- **What is needed**
Express everything in the listing from the first line down to the line containing "Dot at: (307, 198)" as a JSON list of strings, one string per line, leaving out blank lines.

_____

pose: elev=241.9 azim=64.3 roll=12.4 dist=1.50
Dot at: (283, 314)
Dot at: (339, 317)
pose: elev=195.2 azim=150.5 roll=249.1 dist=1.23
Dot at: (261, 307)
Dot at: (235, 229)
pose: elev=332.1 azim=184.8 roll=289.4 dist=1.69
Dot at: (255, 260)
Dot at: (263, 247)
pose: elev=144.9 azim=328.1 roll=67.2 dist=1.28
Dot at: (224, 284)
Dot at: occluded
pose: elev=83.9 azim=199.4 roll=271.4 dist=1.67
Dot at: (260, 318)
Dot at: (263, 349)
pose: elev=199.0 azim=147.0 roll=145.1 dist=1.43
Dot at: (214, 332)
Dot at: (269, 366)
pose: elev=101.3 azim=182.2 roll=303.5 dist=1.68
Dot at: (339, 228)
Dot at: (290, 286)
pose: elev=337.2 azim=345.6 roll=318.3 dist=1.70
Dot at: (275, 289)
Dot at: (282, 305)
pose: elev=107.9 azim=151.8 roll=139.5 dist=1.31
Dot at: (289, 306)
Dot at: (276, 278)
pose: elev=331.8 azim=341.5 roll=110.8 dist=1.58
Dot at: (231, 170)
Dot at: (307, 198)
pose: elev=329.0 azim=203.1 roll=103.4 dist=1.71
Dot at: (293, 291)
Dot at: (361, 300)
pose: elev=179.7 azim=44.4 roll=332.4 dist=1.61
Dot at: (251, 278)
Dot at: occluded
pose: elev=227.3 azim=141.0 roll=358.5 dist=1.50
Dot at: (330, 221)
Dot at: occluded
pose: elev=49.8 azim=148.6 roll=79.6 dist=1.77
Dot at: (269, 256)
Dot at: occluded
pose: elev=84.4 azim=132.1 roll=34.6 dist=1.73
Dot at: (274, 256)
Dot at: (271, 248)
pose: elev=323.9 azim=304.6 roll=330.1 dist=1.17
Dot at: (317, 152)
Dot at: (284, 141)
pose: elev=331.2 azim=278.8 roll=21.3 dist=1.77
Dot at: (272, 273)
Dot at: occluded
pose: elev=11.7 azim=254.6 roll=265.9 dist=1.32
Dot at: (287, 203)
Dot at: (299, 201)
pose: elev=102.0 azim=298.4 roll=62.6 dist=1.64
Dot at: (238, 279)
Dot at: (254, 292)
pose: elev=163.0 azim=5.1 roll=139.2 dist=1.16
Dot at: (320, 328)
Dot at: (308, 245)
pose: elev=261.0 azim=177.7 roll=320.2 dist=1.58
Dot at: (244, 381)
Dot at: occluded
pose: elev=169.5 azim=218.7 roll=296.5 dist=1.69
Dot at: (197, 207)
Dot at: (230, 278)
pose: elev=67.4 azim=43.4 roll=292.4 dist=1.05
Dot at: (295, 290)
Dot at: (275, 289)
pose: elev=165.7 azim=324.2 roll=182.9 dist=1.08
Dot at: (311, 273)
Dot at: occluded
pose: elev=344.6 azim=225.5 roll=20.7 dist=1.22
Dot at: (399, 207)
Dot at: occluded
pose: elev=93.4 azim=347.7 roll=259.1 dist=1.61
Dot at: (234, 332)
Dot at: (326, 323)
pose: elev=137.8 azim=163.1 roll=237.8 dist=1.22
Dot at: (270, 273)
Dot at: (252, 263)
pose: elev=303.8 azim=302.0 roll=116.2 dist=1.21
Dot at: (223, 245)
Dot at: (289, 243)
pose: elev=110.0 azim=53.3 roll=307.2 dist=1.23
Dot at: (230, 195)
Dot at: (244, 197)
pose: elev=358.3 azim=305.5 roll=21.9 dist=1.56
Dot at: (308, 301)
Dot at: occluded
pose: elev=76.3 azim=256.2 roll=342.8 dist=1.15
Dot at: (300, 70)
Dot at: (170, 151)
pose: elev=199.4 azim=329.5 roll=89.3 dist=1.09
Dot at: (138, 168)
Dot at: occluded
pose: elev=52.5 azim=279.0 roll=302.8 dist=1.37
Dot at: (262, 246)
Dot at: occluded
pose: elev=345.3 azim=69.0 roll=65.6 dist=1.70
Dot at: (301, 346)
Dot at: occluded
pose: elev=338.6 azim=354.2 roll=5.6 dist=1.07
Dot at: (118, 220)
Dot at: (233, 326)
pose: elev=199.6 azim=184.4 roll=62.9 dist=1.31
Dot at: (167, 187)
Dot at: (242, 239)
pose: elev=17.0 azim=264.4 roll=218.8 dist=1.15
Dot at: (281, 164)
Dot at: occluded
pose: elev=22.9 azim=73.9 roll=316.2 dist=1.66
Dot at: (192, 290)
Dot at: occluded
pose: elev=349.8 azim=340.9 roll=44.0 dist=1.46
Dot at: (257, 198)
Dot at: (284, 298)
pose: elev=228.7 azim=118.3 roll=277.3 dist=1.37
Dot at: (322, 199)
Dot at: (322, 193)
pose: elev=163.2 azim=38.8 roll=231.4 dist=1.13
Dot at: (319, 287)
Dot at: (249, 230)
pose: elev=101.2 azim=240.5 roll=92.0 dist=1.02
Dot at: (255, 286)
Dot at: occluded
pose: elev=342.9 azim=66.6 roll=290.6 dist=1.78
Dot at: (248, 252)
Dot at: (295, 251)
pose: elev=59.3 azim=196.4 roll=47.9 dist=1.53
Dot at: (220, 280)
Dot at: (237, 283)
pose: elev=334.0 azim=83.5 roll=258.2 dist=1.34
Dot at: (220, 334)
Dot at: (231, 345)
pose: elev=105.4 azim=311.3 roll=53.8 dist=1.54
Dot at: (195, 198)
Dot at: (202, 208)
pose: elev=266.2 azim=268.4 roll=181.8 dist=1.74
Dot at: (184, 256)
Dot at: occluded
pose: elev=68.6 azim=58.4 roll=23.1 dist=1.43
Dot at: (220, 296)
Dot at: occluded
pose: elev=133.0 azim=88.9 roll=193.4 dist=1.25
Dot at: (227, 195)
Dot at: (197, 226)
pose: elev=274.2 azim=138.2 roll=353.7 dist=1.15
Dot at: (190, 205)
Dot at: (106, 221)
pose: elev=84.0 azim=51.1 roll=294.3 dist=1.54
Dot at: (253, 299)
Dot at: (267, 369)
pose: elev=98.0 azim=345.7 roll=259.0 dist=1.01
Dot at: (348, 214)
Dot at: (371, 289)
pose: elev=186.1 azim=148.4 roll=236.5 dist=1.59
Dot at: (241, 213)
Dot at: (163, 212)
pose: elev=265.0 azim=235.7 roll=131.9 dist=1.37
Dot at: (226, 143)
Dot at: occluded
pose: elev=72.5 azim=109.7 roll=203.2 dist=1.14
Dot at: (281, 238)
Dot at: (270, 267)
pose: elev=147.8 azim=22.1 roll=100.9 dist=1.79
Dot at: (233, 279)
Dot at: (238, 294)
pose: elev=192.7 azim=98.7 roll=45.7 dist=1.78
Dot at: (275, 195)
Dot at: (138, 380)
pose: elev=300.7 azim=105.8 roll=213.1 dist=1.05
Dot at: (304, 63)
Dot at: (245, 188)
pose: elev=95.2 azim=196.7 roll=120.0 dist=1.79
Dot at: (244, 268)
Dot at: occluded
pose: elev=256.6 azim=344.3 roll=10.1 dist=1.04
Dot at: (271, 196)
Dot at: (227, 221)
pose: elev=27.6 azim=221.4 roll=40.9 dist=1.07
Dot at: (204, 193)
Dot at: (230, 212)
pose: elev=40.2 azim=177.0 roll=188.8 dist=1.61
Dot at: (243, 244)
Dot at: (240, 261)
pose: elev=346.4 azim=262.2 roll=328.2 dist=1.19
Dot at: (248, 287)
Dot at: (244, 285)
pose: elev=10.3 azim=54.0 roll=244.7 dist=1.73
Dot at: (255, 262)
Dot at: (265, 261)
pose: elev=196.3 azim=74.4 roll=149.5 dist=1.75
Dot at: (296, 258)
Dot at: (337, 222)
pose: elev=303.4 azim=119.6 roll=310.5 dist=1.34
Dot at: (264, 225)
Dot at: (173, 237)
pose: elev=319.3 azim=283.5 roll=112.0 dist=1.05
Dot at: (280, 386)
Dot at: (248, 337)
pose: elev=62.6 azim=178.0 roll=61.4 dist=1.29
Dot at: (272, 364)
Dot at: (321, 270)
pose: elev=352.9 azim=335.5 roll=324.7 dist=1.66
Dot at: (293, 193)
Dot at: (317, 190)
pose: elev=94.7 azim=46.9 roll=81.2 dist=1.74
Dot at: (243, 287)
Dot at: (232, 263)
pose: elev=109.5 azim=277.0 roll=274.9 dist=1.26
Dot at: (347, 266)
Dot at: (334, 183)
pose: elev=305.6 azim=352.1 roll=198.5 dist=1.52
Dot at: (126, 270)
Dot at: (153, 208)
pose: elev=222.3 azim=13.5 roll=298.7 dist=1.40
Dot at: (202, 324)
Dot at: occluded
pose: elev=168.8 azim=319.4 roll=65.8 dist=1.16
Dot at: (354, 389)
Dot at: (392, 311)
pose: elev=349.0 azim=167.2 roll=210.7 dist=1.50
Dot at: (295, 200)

_____

- **Result of this exercise**
[
  "pose: elev=241.9 azim=64.3 roll=12.4 dist=1.50",
  "Dot at: (283, 314)",
  "Dot at: (339, 317)",
  "pose: elev=195.2 azim=150.5 roll=249.1 dist=1.23",
  "Dot at: (261, 307)",
  "Dot at: (235, 229)",
  "pose: elev=332.1 azim=184.8 roll=289.4 dist=1.69",
  "Dot at: (255, 260)",
  "Dot at: (263, 247)",
  "pose: elev=144.9 azim=328.1 roll=67.2 dist=1.28",
  "Dot at: (224, 284)",
  "Dot at: occluded",
  "pose: elev=83.9 azim=199.4 roll=271.4 dist=1.67",
  "Dot at: (260, 318)",
  "Dot at: (263, 349)",
  "pose: elev=199.0 azim=147.0 roll=145.1 dist=1.43",
  "Dot at: (214, 332)",
  "Dot at: (269, 366)",
  "pose: elev=101.3 azim=182.2 roll=303.5 dist=1.68",
  "Dot at: (339, 228)",
  "Dot at: (290, 286)",
  "pose: elev=337.2 azim=345.6 roll=318.3 dist=1.70",
  "Dot at: (275, 289)",
  "Dot at: (282, 305)",
  "pose: elev=107.9 azim=151.8 roll=139.5 dist=1.31",
  "Dot at: (289, 306)",
  "Dot at: (276, 278)",
  "pose: elev=331.8 azim=341.5 roll=110.8 dist=1.58",
  "Dot at: (231, 170)",
  "Dot at: (307, 198)"
]